== What you will do ==
Repeat the lines of the records from the line with "Umgebungen unterstützt werden" up to and including the line with "Lassen Sie uns".

Records excerpted from a collection
<<<<
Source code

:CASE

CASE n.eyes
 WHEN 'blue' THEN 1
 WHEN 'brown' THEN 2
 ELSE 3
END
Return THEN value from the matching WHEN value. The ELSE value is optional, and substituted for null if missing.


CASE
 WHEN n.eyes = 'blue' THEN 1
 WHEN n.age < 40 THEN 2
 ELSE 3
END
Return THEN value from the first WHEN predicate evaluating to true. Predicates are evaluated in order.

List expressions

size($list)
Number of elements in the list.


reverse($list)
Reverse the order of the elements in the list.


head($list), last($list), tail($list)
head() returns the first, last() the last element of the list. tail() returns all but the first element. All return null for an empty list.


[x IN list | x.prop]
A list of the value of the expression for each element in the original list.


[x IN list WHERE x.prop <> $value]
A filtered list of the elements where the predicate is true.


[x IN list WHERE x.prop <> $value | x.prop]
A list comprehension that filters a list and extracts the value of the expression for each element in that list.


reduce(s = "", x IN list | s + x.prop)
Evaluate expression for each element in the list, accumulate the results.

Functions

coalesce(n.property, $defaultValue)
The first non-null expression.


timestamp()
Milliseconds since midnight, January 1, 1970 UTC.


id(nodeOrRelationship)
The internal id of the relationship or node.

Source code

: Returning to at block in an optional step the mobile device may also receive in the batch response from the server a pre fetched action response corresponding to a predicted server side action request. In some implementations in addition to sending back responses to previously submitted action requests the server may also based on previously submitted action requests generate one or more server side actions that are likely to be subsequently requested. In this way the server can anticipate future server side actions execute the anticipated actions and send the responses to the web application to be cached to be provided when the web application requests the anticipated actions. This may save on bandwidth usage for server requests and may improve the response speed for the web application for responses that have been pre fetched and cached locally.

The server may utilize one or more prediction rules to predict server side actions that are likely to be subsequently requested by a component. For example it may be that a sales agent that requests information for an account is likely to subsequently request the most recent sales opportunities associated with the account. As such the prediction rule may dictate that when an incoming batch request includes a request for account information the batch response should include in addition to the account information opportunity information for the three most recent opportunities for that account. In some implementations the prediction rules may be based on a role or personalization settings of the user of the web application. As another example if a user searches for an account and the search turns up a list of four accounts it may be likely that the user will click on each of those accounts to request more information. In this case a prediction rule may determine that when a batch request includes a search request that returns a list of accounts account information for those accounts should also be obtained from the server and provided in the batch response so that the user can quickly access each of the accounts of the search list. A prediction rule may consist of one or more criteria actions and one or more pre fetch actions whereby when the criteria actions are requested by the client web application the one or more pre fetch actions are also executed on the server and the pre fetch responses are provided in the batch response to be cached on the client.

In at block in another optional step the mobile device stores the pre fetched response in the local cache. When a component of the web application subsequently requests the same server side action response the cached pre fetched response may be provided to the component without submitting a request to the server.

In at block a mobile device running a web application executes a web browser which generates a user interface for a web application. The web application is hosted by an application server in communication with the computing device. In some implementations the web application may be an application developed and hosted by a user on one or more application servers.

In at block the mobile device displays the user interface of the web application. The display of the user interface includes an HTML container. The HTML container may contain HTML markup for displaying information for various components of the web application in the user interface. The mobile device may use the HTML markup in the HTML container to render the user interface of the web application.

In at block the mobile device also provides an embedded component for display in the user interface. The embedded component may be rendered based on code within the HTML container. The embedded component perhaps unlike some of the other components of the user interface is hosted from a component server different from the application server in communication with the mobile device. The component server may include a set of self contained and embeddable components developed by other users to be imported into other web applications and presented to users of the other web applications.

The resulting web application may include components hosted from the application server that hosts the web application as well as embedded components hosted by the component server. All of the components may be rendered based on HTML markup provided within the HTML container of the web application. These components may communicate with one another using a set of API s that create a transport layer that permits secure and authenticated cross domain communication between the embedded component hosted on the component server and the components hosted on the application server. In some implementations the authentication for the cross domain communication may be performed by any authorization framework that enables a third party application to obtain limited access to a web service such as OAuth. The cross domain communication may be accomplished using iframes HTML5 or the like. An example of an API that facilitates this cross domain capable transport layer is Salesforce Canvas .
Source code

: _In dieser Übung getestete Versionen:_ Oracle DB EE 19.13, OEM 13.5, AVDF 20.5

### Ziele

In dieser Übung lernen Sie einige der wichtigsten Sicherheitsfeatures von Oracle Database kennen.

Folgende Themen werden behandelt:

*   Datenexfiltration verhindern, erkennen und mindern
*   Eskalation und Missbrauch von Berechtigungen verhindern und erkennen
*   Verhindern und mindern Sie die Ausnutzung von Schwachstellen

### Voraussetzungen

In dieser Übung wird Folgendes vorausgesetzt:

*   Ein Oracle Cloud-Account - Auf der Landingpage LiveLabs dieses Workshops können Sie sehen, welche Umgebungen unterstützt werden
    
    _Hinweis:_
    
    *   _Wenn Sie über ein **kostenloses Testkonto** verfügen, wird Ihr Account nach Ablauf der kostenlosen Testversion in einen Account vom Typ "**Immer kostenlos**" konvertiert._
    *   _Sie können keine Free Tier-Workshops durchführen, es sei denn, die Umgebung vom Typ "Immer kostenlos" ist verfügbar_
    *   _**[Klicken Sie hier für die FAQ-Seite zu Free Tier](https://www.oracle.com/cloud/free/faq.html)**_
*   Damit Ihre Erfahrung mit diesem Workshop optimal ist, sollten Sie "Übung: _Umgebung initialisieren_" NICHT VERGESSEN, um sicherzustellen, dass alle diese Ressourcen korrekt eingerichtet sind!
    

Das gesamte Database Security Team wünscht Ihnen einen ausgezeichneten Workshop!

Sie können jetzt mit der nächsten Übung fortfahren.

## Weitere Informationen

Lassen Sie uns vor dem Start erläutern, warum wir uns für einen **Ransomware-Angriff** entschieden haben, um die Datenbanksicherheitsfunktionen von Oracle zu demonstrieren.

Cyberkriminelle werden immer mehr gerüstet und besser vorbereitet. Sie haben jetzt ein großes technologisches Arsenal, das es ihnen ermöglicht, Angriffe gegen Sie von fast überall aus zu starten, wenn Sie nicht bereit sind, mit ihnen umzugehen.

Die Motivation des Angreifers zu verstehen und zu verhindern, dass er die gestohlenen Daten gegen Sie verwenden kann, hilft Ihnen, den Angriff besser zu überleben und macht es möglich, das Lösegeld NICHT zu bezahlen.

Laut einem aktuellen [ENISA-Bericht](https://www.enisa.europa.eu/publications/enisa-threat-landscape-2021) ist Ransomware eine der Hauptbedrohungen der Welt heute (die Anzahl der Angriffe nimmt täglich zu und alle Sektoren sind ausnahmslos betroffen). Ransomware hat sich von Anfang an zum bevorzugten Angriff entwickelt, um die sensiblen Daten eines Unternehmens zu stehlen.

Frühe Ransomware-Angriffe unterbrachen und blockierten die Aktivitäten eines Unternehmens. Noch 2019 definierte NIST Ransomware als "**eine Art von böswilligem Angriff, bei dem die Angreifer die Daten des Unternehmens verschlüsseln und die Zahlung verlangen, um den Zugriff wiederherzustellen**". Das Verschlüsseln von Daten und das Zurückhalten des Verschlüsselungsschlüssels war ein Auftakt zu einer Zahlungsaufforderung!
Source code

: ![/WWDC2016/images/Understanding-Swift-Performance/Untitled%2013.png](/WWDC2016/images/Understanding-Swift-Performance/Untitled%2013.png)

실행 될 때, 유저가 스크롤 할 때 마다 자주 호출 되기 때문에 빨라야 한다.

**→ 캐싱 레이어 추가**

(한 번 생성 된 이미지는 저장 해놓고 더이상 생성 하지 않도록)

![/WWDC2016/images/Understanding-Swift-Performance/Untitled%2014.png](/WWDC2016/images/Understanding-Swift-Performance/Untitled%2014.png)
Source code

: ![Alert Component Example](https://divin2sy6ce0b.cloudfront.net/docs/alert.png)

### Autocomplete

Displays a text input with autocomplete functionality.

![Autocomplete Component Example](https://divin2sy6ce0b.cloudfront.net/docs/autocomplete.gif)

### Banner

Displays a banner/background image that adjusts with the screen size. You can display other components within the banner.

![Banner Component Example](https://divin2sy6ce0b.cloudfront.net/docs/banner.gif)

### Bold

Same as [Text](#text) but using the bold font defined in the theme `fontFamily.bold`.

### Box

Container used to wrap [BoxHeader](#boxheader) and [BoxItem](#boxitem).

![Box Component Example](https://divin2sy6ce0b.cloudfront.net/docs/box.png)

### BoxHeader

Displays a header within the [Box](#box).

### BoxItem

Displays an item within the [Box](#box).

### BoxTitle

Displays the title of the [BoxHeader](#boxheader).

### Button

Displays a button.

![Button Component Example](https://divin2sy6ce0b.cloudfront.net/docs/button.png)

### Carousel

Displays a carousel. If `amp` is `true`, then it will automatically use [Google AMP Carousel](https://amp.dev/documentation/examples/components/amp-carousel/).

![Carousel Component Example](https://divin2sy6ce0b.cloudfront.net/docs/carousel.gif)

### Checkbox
>>>>
== Answer area ==
*   Ein Oracle Cloud-Account - Auf der Landingpage LiveLabs dieses Workshops können Sie sehen, welche Umgebungen unterstützt werden
    
    _Hinweis:_
    
    *   _Wenn Sie über ein **kostenloses Testkonto** verfügen, wird Ihr Account nach Ablauf der kostenlosen Testversion in einen Account vom Typ "**Immer kostenlos**" konvertiert._
    *   _Sie können keine Free Tier-Workshops durchführen, es sei denn, die Umgebung vom Typ "Immer kostenlos" ist verfügbar_
    *   _**[Klicken Sie hier für die FAQ-Seite zu Free Tier](https://www.oracle.com/cloud/free/faq.html)**_
*   Damit Ihre Erfahrung mit diesem Workshop optimal ist, sollten Sie "Übung: _Umgebung initialisieren_" NICHT VERGESSEN, um sicherzustellen, dass alle diese Ressourcen korrekt eingerichtet sind!
    

Das gesamte Database Security Team wünscht Ihnen einen ausgezeichneten Workshop!

Sie können jetzt mit der nächsten Übung fortfahren.

## Weitere Informationen

Lassen Sie uns vor dem Start erläutern, warum wir uns für einen **Ransomware-Angriff** entschieden haben, um die Datenbanksicherheitsfunktionen von Oracle zu demonstrieren.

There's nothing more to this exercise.